Отрывок:
──────
Из Украины. Это позволило ему сделать понимание, именно понимание поэмы (а не её интерпретацию) особенно глубоким и точным.

Петербург был построен не на исконно русской земле, а на карельской. Построен вопреки законам природы с насилием над ней. С сугубо агрессивными намерениями. Автор исследования особо подчёркивает строчку: «Отсель грозить мы будем шведу!».

С. Б. Бураго уже в самом начале приводит два мифа о Петре и Петербурге. Один – это город  военной и государственной мощи под гром побед, входящей в Европу. С другой – в народных преданиях Пётр – антихрист, порождение сатаны, подменный царь. Город, основанный им нерусский (неистинный, противоестественный город, его удел – исчезнуть с лица земли».

Советские исследователи (почти все и почти всегда) противопоставляли «Медному всаднику» «Дзядам» А. Мицкевича, польского поэта и польского патриота.

Особенно несимпатичны были советским исследователям такие, например, строки из «Дзядов»:

Царь Пётр коня не укротил уздой,
Во весь опор летит скакун литой,
Топча людей куда-то буйно рвется…

…………………………………………

Но если солнце вольности блеснет,
И с Запада придет весна к России –
Что станет с водопадом тирании?

С. Б. Бураго не только не противопоставляет Пушкина Мицкевичу, но доказывает их близость, своеобразную перекличку. У Мицкевича:

Не люди, нет, то царь среди болот
Стал и сказал: «Тут строиться мы будем!»
И заложил империи оплот,
Себе столицу, но не город людям.

И тут Сергей Борисович обоснованно указывает на скрытую внешне, но очевидную в подтексте  перекличку  русского  и  польского  поэтов:  Петербург в «Медном всаднике» безлюден. Кроме одинокого челна финского рыбака людей в поэме нет. Безлюден даже самый высоко поэтический пейзаж белой ночи.

С. Б. Бураго подкрепляет свои аналогии ссылками на авторские комментарии к «Медному всаднику». Сделать прямые отсылки своих читателей к «Дзядам» по цензурным соображениям Пушкин не мог (и без того Николай I печатанье поэмы запретил). Но духовное присутствие Мицкевича тут несомненно было.

С. Б. Бураго решительно отрицает привычный наш тезис о том, что Евгений – родоначальник маленьких людей – героев классической русской прозы. «Акакий Акакиевич – маленький человек не способен на бунт, Евгений хоть один раз, но на него способен» (с. 261), – пишет Сергей Борисович.

Но если не маленький человек, то кто же он, герой «Медного всадника»?
──────
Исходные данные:
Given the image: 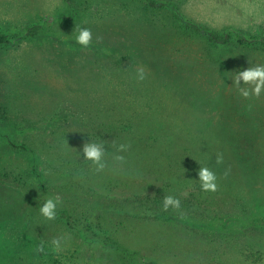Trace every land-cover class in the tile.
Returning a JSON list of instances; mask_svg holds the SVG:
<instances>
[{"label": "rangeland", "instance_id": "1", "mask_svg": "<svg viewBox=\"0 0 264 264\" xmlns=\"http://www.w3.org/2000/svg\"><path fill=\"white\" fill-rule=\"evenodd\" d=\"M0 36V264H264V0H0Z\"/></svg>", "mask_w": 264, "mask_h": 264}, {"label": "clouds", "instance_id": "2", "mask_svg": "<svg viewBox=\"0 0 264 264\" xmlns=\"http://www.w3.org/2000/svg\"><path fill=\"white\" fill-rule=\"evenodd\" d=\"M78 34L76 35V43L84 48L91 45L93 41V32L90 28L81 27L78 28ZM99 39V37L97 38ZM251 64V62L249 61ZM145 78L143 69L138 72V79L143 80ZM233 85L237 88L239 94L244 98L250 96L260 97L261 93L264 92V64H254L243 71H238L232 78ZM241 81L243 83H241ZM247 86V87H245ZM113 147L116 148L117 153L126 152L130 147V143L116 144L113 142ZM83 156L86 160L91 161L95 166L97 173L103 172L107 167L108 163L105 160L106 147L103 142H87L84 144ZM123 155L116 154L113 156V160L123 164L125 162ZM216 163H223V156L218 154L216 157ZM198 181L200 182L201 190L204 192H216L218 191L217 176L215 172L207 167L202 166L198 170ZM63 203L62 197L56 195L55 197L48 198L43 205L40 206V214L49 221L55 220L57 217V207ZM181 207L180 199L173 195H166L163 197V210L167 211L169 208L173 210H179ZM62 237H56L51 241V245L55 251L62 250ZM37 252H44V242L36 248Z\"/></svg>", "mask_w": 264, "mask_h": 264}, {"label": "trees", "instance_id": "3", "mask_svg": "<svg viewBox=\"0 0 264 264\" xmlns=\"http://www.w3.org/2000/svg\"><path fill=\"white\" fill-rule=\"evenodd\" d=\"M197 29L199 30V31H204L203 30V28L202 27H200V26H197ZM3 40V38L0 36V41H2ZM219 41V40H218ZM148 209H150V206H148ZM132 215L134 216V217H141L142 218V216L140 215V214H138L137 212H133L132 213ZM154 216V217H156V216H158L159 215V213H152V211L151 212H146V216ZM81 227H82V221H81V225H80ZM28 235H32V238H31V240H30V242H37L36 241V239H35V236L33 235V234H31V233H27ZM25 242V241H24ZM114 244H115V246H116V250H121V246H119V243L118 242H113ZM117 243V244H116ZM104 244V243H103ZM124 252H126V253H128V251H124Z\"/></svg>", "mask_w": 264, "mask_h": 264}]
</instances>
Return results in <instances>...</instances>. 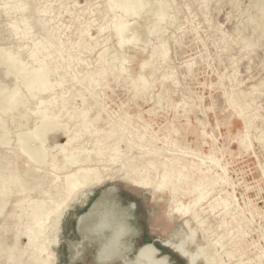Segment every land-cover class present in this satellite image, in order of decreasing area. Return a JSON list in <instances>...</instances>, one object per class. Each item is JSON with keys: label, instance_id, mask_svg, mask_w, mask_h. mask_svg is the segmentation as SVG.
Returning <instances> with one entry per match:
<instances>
──────
Задачи для решения:
**a)** На какой земле, согласно отрывку о «Медном всаднике», был построен Петербург?
**b)** Перепишите из отрывка о «Медном всаднике» фрагмент, начиная со слов «И тут Сергей» и заканчивая словами «пейзаж белой ночи.».
**c)** Продолжите отрывок о «Медном всаднике», начав сразу после его последнего предложения.
Записи никак не связаны с отрывком о «Медном всаднике».

Решённые задачи:
**a)** На карельской, а не на исконно русской земле.

**b)**
И тут Сергей Борисович обоснованно указывает на скрытую внешне, но очевидную в подтексте  перекличку  русского  и  польского  поэтов:  Петербург в «Медном всаднике» безлюден. Кроме одинокого челна финского рыбака людей в поэме нет. Безлюден даже самый высоко поэтический пейзаж белой ночи.

**c)**
И С. Б. Бураго находит блестящий и самый глубокий ответ: Евгений человек естественный, природный. Естественна его независимость и гордость: своим трудом он зарабатывает себе на скромное свое существование и на будущую семью. Естественны и природны его мечты об этой семье, о своём гнезде, о будущих детях. И, наконец, – финал. Ведь в финале Евгений проклинает не разбушевавшуюся природу, в действительности унесшую жизнь любимой, но идола на постаменте, памятник творцу города и олицетворение власти. Автор доказывает, что Евгений не маленький человек – он просто человек. Он человек как таковой. Ещё одна цитата: «Всё дело в том, – писал Сергей Борисович, – что личность Петра утверждается в борьбе с природой, а личность Евгения – в гармонии с природой. Пётр в своём царском величии поставил себя над природой, Евгений ощущает себя частью природы. Не удивительно ли, что, пережив трагедию гибели Параши, Евгений грозит не волнам, которые её убили, а статуе почившего во славе Петра? А ведь в этом повороте – весь смысл «Медного всадника» (с. 262).

И последняя цитата – Евгений «умирает, выполнив свое человеческое предназначение, восстановив попранную противоестественною силою  гармонию (он умирает на пороге дома – символа домашнего очага – Н. М.). И эта смерть, при неизбежно присущем ей трагизме, есть торжество высшей и объективной правды, как это было и в смерти Ромео и Джульетты, как это случится и в смерти вагнеровских Тристана и Изольды или Зигфрида, как это вообще случалось во многих мифах и как это должно было случиться – в чем наша непреходящая боль – в жизни самого Пушкина» (с. 284).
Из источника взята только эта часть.